### Exercise instructions
Check each line below for the word "parked". How many have it? Answer with the number only.

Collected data

== Segment start ==

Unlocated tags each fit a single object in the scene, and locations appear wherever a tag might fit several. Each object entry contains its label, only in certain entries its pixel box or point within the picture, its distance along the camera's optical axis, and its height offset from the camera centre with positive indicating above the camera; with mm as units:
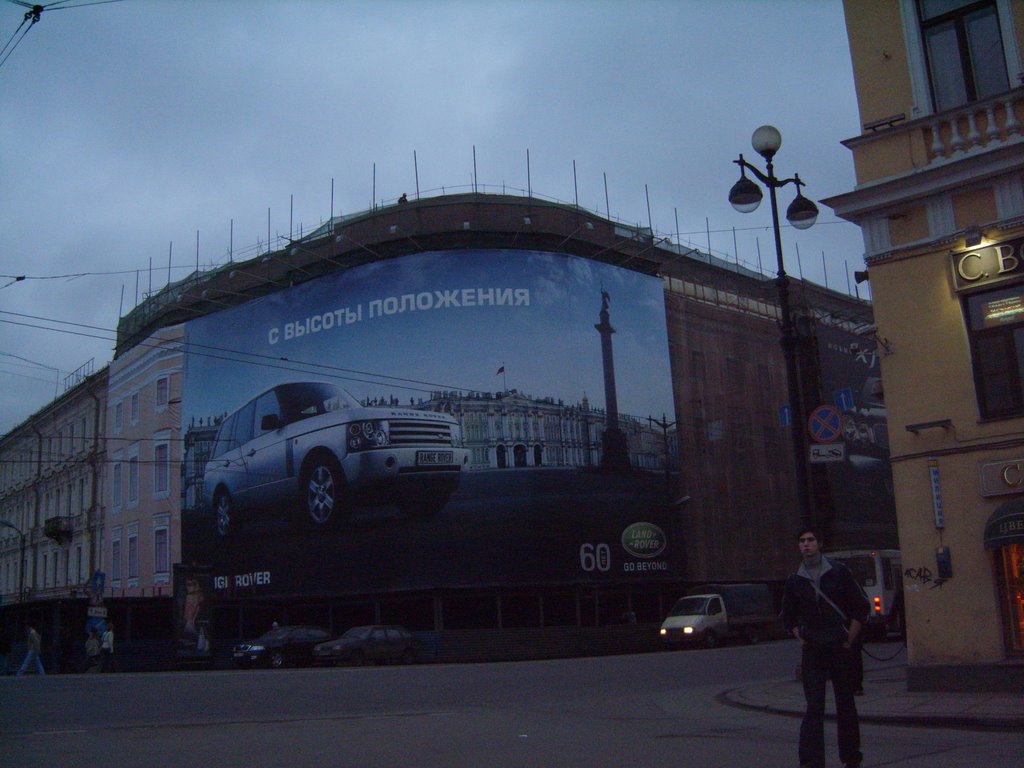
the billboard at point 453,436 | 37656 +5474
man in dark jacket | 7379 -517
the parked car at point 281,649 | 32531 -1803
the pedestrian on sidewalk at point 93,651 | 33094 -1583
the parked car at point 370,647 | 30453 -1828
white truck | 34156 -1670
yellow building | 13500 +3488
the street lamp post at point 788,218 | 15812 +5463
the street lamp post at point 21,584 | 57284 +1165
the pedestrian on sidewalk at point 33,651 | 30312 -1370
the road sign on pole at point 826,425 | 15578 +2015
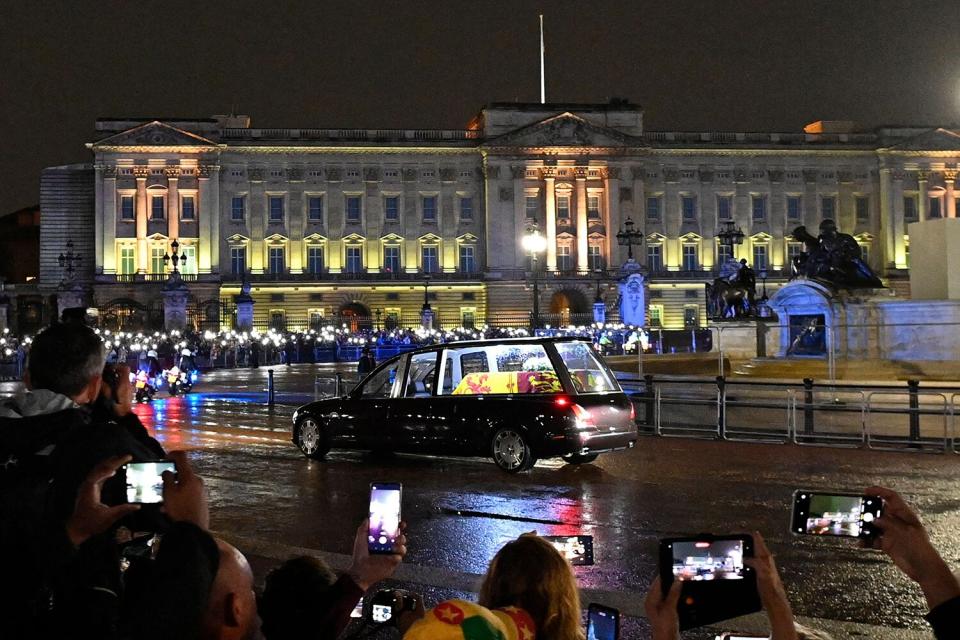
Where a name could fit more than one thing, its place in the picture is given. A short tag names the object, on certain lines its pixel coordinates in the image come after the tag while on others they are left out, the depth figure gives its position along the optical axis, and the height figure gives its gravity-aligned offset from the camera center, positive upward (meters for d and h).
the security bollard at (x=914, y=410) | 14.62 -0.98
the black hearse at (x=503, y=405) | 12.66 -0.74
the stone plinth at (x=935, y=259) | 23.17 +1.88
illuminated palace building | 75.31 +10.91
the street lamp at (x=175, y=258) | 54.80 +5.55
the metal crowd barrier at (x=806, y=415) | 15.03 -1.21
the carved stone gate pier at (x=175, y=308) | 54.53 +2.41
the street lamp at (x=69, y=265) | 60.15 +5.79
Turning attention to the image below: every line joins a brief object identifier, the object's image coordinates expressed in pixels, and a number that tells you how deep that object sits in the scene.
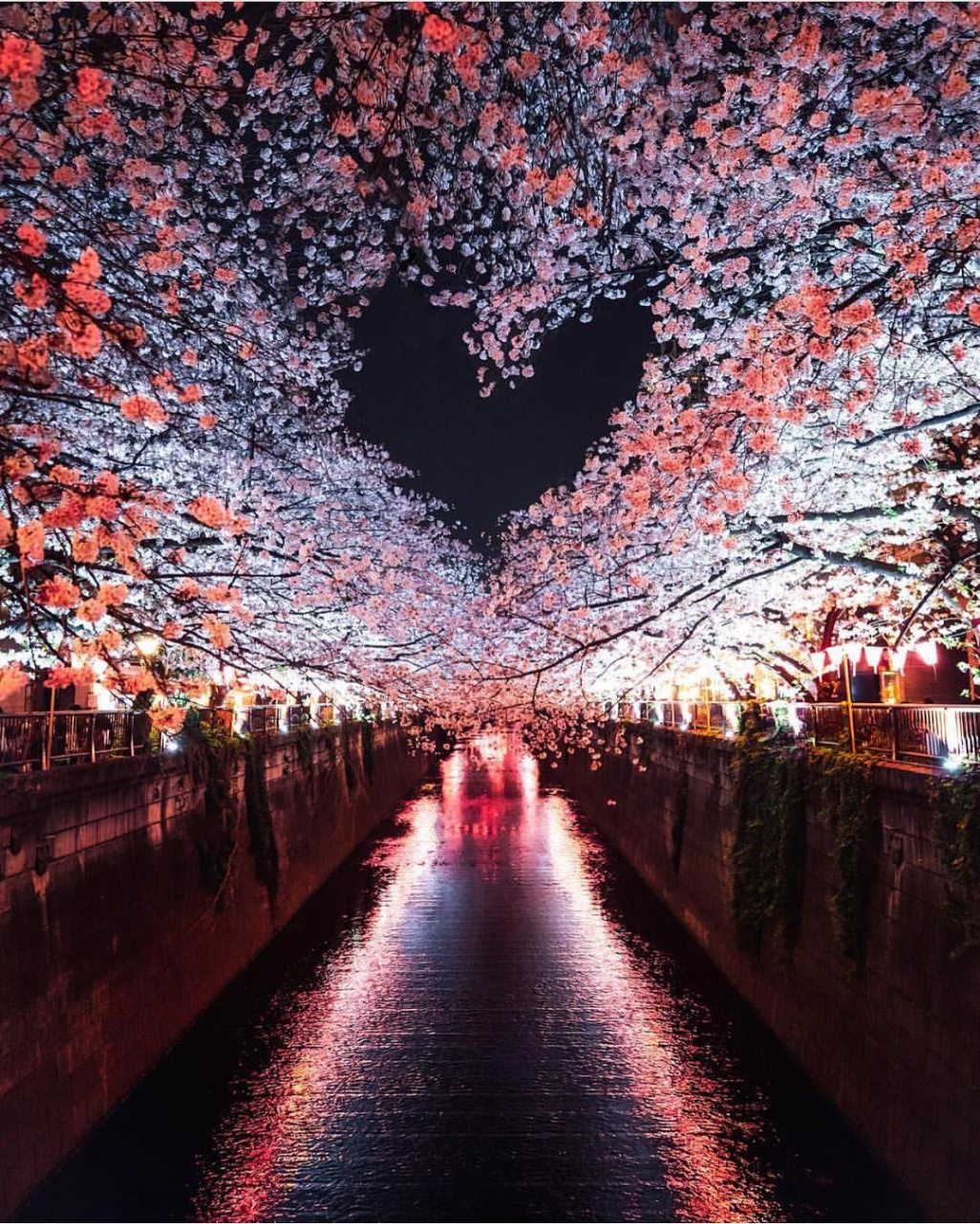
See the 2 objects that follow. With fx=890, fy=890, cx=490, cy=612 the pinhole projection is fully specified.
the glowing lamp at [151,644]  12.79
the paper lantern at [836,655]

== Segment end ==

### Expected output
2